Una strage fra le tante di quel terribile periodo, tra gli anni Ottanta e i Novanta, quando la mafia in Sicilia uccideva senza pietà tutti quei servitori dello Stato che volevano solo fare il loro dovere e non abbassare la testa dinanzi allo strapotere di Cosa Nostra.

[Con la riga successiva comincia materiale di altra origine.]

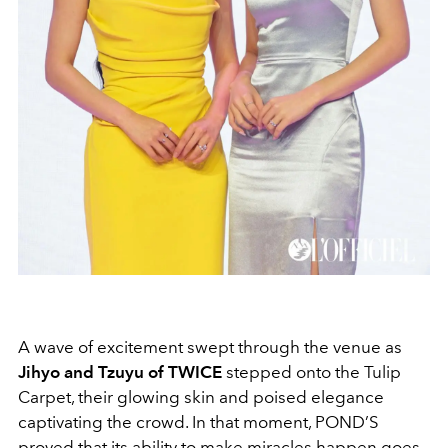
A wave of excitement swept through the venue as
Jihyo and Tzuyu of TWICE
stepped onto the Tulip
Carpet, their glowing skin and poised elegance
captivating the crowd. In that moment, POND’S
proved that its ability to make miracles happen goes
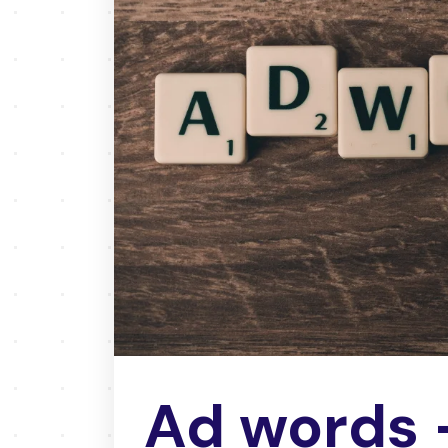
Ad words 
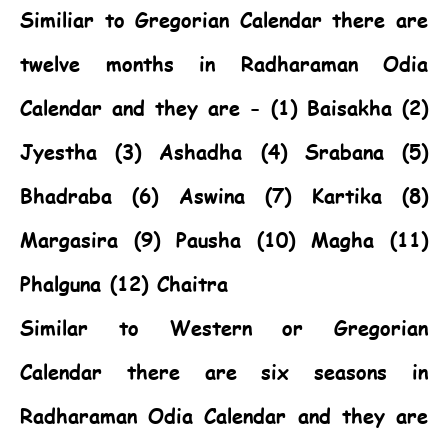
Similiar to Gregorian Calendar there are
twelve months in Radharaman Odia
Calendar and they are - (1) Baisakha (2)
Jyestha (3) Ashadha (4) Srabana (5)
Bhadraba (6) Aswina (7) Kartika (8)
Margasira (9) Pausha (10) Magha (11)
Phalguna (12) Chaitra
Similar to Western or Gregorian
Calendar there are six seasons in
Radharaman Odia Calendar and they are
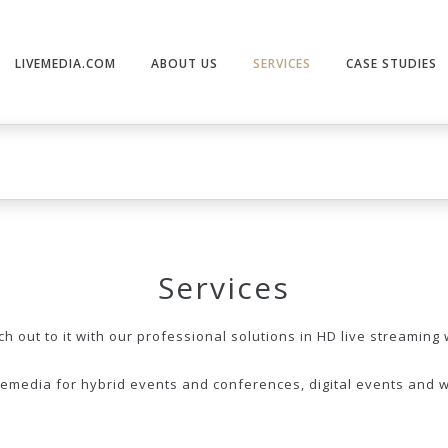
LIVEMEDIA.COM
ABOUT US
SERVICES
CASE STUDIES
Services
 out to it with our professional solutions in HD live streaming 
vemedia for hybrid events and conferences, digital events and 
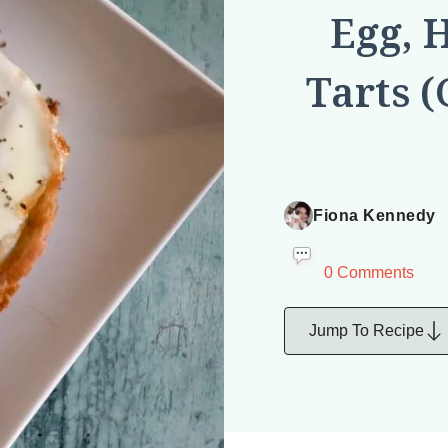
Egg, 
Tarts (
Fiona Kennedy
0 Comments
Jump To Recipe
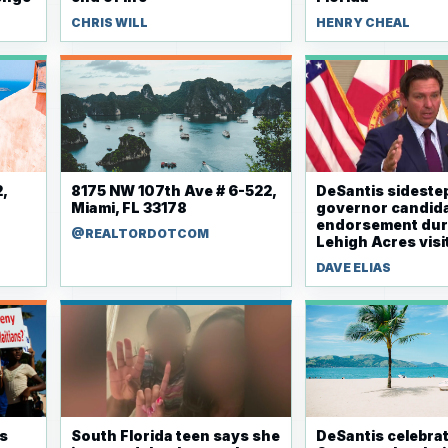
CHRIS WILL
HENRY CHEAL
,
8175 NW 107th Ave # 6-522,
DeSantis sidestep
Miami, FL 33178
governor candid
endorsement dur
@REALTORDOTCOM
Lehigh Acres visi
DAVE ELIAS
rs
South Florida teen says she
DeSantis celebra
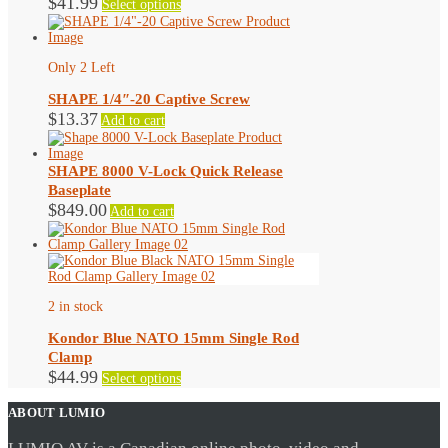
$
41.99
Select options
on
product
the
has
product
multiple
page
variants.
Only 2 Left
The
options
SHAPE 1/4″-20 Captive Screw
may
$
13.37
Add to cart
be
chosen
on
SHAPE 8000 V-Lock Quick Release
the
Baseplate
product
$
849.00
page
Add to cart
2 in stock
Kondor Blue NATO 15mm Single Rod
Clamp
This
$
44.99
Select options
product
has
ABOUT LUMIO
multiple
variants.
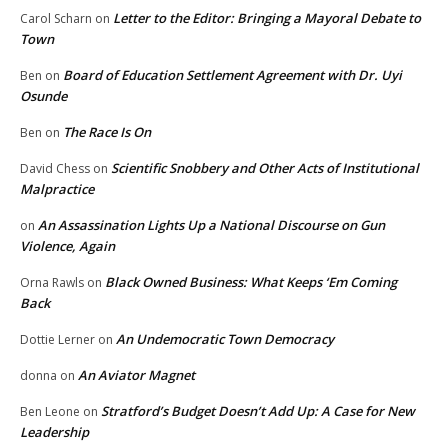
Letter to the Editor: Bringing a Mayoral Debate to
Carol Scharn
on
Town
Board of Education Settlement Agreement with Dr. Uyi
Ben
on
Osunde
The Race Is On
Ben
on
Scientific Snobbery and Other Acts of Institutional
David Chess
on
Malpractice
An Assassination Lights Up a National Discourse on Gun
on
Violence, Again
Black Owned Business: What Keeps ‘Em Coming
Orna Rawls
on
Back
An Undemocratic Town Democracy
Dottie Lerner
on
An Aviator Magnet
donna
on
Stratford’s Budget Doesn’t Add Up: A Case for New
Ben Leone
on
Leadership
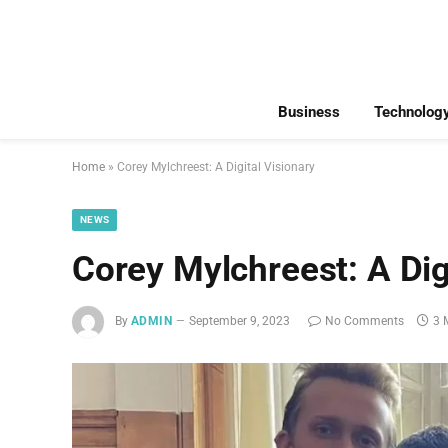
Business
Technolog
Home
»
Corey Mylchreest: A Digital Visionary
NEWS
Corey Mylchreest: A Dig
By
ADMIN
September 9, 2023
No Comments
3 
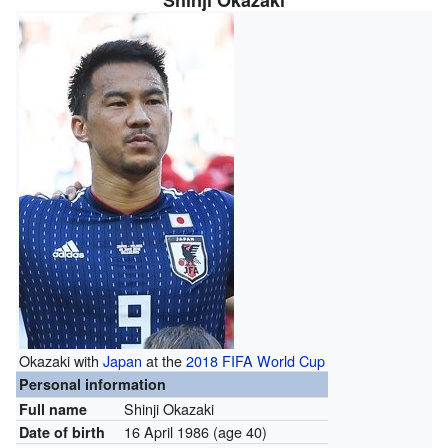
Shinji Okazaki
Okazaki with
Japan
at the
2018 FIFA World Cup
Personal information
Shinji Okazaki
Full name
16 April 1986
(age 40)
Date of birth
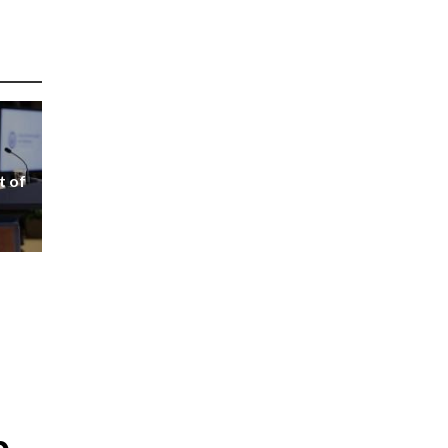
t of
p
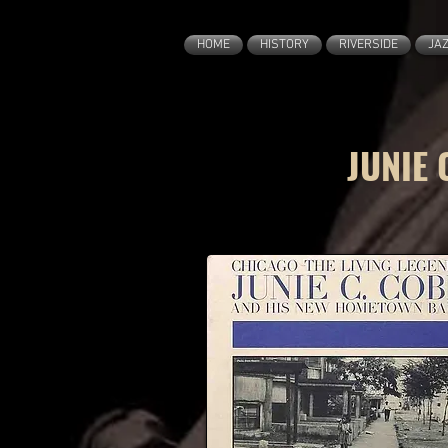
HOME
HISTORY
RIVERSIDE
JA
JUNIE 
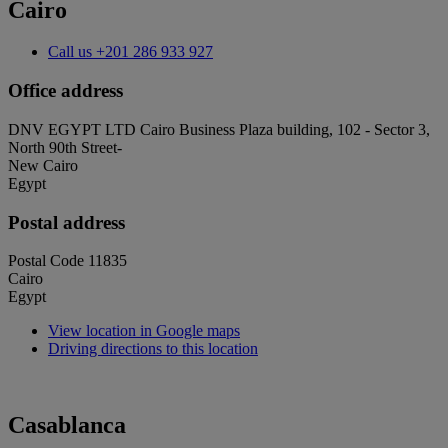
Cairo
Call us
+201 286 933 927
Office address
DNV EGYPT LTD Cairo Business Plaza building, 102 - Sector 3,
North 90th Street-
New Cairo
Egypt
Postal address
Postal Code 11835
Cairo
Egypt
View location in Google maps
Driving directions to this location
Casablanca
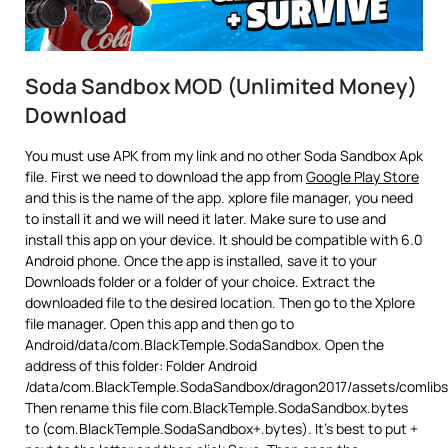
Soda Sandbox MOD (Unlimited Money)
Download
You must use APK from my link and no other Soda Sandbox Apk
file. First we need to download the app from
Google Play Store
and this is the name of the app. xplore file manager, you need
to install it and we will need it later. Make sure to use and
install this app on your device. It should be compatible with 6.0
Android phone. Once the app is installed, save it to your
Downloads folder or a folder of your choice. Extract the
downloaded file to the desired location. Then go to the Xplore
file manager. Open this app and then go to
Android/data/com.BlackTemple.SodaSandbox. Open the
address of this folder: Folder Android
/data/com.BlackTemple.SodaSandbox/dragon2017/assets/comlibs
Then rename this file com.BlackTemple.SodaSandbox.bytes
to (com.BlackTemple.SodaSandbox+.bytes). It’s best to put +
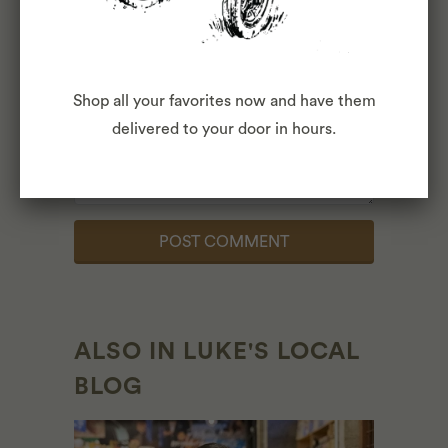
Comment
*
Shop all your favorites now and have them
delivered to your door in hours.
ALSO IN LUKE'S LOCAL
BLOG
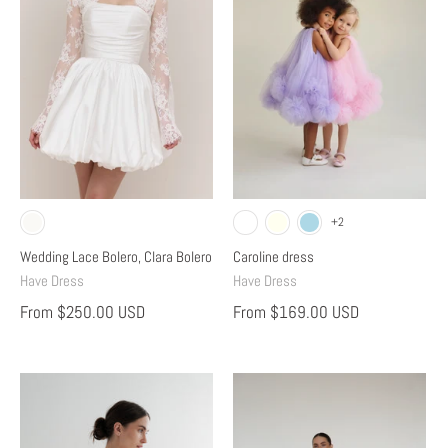
+2
Wedding Lace Bolero, Clara Bolero
Caroline dress
Have Dress
Have Dress
From
$250.00 USD
From
$169.00 USD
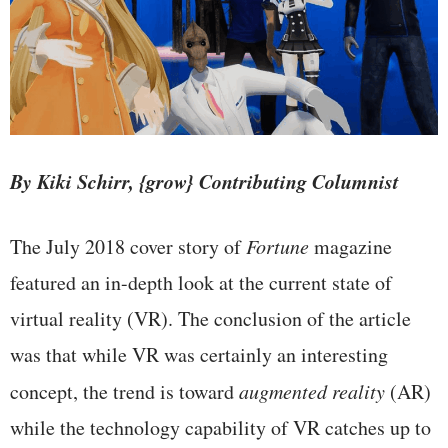
By Kiki Schirr, {grow} Contributing Columnist
The July 2018 cover story of
Fortune
magazine
featured an in-depth look at the current state of
virtual reality (VR). The conclusion of the article
was that while VR was certainly an interesting
concept, the trend is toward
augmented reality
(AR)
while the technology capability of VR catches up to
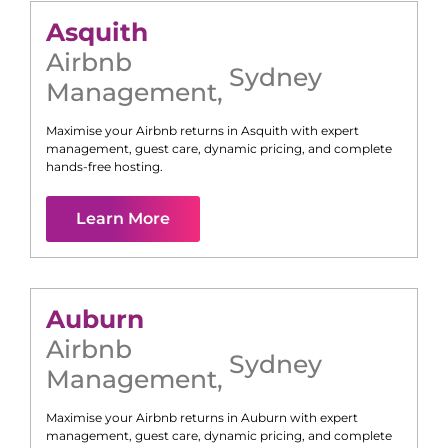
Asquith
Airbnb
Sydney
Management
,
Maximise your Airbnb returns in
Asquith
with expert
management, guest care, dynamic pricing, and complete
hands-free hosting.
Learn More
Auburn
Airbnb
Sydney
Management
,
Maximise your Airbnb returns in
Auburn
with expert
management, guest care, dynamic pricing, and complete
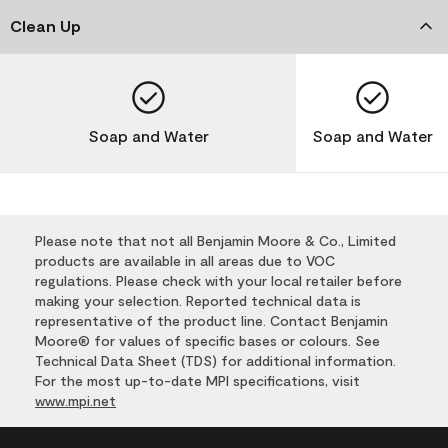
Clean Up
Soap and Water
Soap and Water
Please note that not all Benjamin Moore & Co., Limited
products are available in all areas due to VOC
regulations. Please check with your local retailer before
making your selection. Reported technical data is
representative of the product line. Contact Benjamin
Moore® for values of specific bases or colours. See
Technical Data Sheet (TDS) for additional information.
For the most up-to-date MPI specifications, visit
www.mpi.net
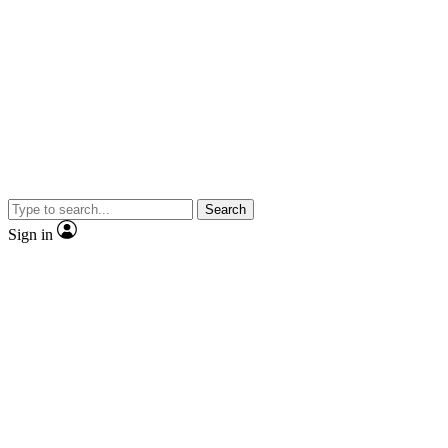
Search
Sign in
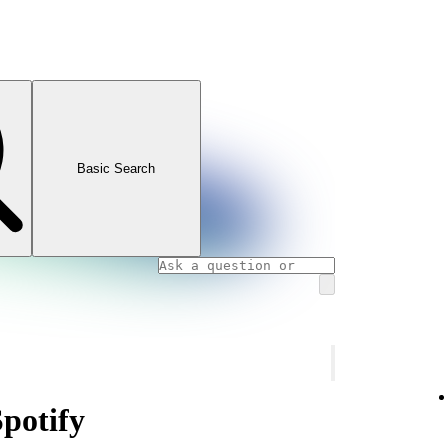
Basic Search
Spotify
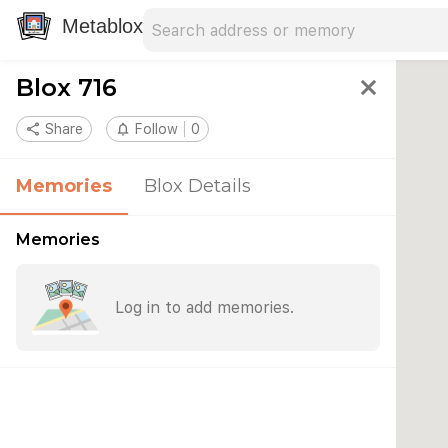
Search address
Type an address to search for nearby 
Metablox
Blox 716
close
share
Share
notifications_none
Follow
0
Memories
Blox Details
Memories
Log in to add memories.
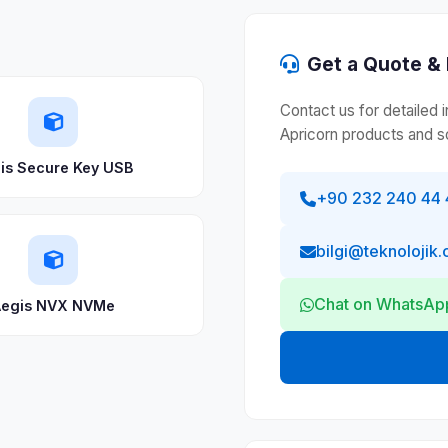
Get a Quote & 
Contact us for detailed 
Apricorn products and so
is Secure Key USB
+90 232 240 44 
bilgi@teknolojik.
Chat on WhatsAp
egis NVX NVMe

Eppure la strage di via Scobar (Palermo, 13 giugno 1983), nella quale persero la vita tre carabinieri, ha una particolarità. Non era mai successo, né prima né dopo, e nemmeno negli anni terribili del terrorismo politico, che a distanza di soli tre anni fossero uccisi i comandanti della stessa compagnia dell’Arma, quella di Monreale, un avamposto della legalità – sia pure con molte contraddizioni – in una zona ad alta intensità mafiosa gestita dai corleonesi di Riina e Brusca. Nel maggio 1980 toccò al capitano Emanuele Basile; nel giugno 1983, appunto in via Scobar, al suo successore, il capitano Mario D’Aleo, abbattuto insieme all’appuntato Giuseppe Bommarito e al carabiniere Pietro Morici.
Eppure, nonostante questa unicità, la strage è stata pressoché dimenticata, forse perché costituiva una ferita troppo evidente all’autorità dello Stato. Un oblio istituzionale e mediatico al quale contribuirono pure altre tremende stragi risalenti a quello stesso periodo, l’estenuante durata dell’iter giudiziario e l’incredibile negazione, protrattasi per anni, della natura mafiosa dell’eccidio.
Questo libro da un lato restituisce alle tre vittime della strage di via Scobar la loro dignità di vittime della mafia: tre giovani militari uccisi quindi non a caso, ma vittime predestinate, perché la mafia corleonese aveva un interesse specifico alla loro eliminazione. Dall’altro, si propone di mostrare l’enorme responsabilità storica di Cosa Nostra siciliana nella diffusione di massa dell’eroina in tutto il mondo occidentale, al di qua e al di là dell’Atlantico, che tante morti avrebbe arrecato, e continua tuttora ad arrecare, nella fascia giovanile della nostra società.